Jak ujawniła Wirtualna Polska, Ministerstwo Rolnictwa i Rozwoju Wsi tuż przed oddaniem władzy przez PiS wydało zgodę na sprzedaż 160 hektarów ziemi wiceprezesowi prywatnej firmy, mimo sprzeciwu władz CPK. Nabywcą jest wiceprezes spółki Dawtona. Na działce zaplanowano tory kolejowe oraz miasteczko przemysłowo-magazynowo-usługowe. Wartość działki wkrótce może wielokrotnie wzrosnąć - sprzedano ją za 22,8 mln złotych, niebawem może być warta nawet 400 mln.
Gdy sprawa wyszła na jaw - jej szczegóły ujawnił Szymon Jadczak - PiS liczyło, że rozejdzie się po kościach. Ale reakcja w mediach polityków tej partii zaskoczyła. - Zwłaszcza skala oburzenia naszych sympatyków - przyznał w rozmowie z WP jeden z ważnych przedstawicieli formacji Jarosława Kaczyńskiego.
Nasi rozmówcy z PiS przyznają, że sprawa jest bardzo kłopotliwa dla partii. I wybuchła w wyjątkowo niefortunnym momencie - po konwencji programowej PiS, na której brylował m.in. Robert Telus.
- CPK to projekt, który przez większość społeczeństwa jest oceniany jako pozytywny i kojarzony jest z naszymi rządami. Nawet nasi przeciwnicy przyznawali, że to był jeden z naszych sukcesów. A teraz musimy się tłumaczyć z jakiegoś smrodu wokół tego, o którym nawet nie wiedzieliśmy. Tak, to jest problem, bo ktoś podejmował decyzje i ktoś zawalił - przyznaje nasz rozmówca z PiS.
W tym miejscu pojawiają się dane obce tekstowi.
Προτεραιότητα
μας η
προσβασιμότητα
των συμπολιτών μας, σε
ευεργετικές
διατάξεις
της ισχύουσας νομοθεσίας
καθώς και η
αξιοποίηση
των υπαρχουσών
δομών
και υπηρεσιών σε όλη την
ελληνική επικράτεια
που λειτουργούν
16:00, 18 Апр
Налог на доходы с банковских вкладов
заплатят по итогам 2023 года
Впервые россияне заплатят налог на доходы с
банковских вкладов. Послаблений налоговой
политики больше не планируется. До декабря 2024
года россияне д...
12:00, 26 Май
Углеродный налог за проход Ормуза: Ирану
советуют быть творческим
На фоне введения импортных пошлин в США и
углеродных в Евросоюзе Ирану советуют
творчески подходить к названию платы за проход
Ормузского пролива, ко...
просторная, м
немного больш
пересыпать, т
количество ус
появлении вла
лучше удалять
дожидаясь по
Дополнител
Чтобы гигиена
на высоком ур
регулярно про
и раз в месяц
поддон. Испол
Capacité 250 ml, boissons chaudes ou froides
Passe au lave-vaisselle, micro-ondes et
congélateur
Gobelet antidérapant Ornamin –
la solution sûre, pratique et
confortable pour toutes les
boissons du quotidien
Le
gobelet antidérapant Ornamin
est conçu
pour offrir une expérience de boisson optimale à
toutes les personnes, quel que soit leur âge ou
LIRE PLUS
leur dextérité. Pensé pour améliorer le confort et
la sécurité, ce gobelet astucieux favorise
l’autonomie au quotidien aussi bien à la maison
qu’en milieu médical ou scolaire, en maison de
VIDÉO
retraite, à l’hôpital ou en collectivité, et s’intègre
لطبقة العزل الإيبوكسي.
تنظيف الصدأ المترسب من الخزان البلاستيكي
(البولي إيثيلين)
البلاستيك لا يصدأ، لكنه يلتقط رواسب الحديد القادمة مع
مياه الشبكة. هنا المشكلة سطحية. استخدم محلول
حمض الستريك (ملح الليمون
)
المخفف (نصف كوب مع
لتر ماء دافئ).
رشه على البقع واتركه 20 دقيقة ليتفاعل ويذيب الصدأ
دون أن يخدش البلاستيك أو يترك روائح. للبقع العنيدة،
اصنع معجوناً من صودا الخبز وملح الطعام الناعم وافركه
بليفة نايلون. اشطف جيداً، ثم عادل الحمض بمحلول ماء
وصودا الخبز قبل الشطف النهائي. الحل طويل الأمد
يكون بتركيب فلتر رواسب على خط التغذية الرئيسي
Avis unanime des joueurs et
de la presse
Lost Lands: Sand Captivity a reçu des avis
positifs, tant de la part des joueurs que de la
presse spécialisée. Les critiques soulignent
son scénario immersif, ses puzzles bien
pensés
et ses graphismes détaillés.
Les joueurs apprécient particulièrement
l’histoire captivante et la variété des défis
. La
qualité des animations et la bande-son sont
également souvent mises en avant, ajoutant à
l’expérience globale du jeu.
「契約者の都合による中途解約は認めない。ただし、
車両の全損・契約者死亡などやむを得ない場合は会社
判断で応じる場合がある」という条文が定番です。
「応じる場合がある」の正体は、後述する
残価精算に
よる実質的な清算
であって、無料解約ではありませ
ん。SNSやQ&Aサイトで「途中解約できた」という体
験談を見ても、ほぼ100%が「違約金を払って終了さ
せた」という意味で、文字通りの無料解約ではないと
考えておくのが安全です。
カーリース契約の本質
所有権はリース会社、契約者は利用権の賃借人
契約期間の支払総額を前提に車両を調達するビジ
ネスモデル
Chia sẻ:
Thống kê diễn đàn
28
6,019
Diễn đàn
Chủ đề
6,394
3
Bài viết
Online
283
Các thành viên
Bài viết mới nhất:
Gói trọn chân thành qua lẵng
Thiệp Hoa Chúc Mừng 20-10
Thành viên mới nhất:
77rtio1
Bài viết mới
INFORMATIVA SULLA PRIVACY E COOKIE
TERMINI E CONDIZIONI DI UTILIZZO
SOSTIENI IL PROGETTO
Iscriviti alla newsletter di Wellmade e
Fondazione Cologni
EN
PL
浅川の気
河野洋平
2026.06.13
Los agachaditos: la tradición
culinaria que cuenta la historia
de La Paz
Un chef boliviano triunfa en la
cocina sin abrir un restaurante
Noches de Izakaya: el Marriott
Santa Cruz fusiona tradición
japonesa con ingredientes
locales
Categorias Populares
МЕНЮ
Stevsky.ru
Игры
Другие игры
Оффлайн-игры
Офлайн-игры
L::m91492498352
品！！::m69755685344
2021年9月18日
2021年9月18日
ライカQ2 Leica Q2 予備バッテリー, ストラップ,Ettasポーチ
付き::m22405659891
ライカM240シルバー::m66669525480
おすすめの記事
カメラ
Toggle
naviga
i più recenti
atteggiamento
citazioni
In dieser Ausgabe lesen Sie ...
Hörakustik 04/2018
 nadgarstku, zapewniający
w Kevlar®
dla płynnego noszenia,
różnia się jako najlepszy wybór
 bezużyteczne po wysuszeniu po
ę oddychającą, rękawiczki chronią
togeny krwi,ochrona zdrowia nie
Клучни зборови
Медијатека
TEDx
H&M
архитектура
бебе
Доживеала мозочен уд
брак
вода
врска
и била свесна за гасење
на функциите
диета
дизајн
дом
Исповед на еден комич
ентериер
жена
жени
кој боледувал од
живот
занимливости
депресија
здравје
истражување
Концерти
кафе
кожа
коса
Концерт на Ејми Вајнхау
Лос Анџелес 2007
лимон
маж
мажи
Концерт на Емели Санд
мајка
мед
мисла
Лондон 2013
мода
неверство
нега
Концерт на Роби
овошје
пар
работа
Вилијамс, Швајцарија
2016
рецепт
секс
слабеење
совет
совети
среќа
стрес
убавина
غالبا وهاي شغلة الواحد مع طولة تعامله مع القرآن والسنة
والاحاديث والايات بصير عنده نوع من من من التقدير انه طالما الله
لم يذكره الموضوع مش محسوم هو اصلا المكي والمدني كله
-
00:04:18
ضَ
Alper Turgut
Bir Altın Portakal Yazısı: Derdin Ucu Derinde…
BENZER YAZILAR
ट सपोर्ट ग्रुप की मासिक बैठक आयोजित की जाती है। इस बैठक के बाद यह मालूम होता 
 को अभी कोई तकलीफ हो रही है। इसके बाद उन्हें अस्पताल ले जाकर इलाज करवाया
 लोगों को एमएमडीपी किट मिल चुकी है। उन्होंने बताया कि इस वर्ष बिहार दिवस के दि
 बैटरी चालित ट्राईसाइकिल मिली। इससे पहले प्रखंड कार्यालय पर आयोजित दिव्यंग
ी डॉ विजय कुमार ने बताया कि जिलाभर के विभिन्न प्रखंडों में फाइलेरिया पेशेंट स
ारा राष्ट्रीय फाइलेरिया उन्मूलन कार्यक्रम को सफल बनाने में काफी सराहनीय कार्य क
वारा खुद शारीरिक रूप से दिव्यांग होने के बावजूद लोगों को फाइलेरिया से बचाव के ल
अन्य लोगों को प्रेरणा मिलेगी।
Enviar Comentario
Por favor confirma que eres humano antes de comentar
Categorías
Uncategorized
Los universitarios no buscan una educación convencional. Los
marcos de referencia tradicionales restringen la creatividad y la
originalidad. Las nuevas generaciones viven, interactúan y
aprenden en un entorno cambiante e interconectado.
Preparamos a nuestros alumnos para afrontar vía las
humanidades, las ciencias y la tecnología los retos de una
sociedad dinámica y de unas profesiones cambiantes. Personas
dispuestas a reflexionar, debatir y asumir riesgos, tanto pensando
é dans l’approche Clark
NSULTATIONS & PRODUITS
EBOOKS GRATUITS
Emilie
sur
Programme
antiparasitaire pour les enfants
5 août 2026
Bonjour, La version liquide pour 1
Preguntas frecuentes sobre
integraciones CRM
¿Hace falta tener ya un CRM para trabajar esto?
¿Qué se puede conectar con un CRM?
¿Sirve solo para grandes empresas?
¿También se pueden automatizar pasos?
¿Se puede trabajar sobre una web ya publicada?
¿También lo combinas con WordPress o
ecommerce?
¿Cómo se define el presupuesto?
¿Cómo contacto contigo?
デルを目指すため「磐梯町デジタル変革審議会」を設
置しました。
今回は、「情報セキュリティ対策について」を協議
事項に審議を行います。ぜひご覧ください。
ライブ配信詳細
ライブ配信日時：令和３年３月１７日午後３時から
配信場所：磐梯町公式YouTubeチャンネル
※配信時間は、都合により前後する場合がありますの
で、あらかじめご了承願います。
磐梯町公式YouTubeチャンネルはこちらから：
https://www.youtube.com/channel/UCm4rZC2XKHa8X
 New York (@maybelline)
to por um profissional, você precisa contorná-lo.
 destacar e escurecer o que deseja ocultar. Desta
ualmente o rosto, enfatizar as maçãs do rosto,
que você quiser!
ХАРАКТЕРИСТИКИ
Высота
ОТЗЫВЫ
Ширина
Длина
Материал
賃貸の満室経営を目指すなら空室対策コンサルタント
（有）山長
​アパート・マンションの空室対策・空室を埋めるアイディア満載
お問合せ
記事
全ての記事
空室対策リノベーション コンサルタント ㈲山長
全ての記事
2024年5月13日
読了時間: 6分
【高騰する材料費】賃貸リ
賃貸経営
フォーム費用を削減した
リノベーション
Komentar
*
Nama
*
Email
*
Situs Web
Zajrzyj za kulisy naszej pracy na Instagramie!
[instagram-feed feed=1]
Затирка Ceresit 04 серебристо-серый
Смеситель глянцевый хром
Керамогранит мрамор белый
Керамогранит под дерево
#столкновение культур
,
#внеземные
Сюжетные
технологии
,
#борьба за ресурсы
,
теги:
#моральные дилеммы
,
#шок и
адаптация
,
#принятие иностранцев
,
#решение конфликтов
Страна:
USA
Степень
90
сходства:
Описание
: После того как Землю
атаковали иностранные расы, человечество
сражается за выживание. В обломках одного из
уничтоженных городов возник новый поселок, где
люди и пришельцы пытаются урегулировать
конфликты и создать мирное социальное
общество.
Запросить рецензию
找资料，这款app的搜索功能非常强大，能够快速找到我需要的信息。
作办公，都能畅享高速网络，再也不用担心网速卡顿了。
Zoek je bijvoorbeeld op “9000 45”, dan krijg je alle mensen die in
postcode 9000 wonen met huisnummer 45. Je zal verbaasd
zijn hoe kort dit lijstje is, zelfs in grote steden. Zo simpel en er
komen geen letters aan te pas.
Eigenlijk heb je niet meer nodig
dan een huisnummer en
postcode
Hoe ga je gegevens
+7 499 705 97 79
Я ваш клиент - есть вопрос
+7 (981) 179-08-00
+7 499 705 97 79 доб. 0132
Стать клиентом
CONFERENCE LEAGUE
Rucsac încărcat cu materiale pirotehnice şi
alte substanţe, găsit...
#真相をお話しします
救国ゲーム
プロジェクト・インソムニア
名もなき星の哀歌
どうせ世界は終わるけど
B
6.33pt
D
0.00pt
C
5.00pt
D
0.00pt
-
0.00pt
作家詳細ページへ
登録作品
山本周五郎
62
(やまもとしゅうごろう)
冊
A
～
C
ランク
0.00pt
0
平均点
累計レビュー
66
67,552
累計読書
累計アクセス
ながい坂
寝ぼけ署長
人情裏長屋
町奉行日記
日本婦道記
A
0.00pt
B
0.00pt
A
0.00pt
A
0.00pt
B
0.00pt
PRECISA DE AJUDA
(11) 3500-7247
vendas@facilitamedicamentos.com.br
Władze CPK wielokrotnie informowały KOWR o strategicznym znaczeniu działki, jednak agencja ignorowała te pisma. Po wyborach, mimo braku ważnej zgody ministra (złożonej niewłaściwym podpisem), procedowano sprzedaż, którą sfinalizowano 1 grudnia 2023 r. Urzędnicy odpowiedzialni za transakcję, w tym dyrektor KOWR Waldemar Humięcki, twierdzą dziś, że nie pamiętają szczegółów sprawy, mimo że dokumentacja wskazuje ich zaangażowanie.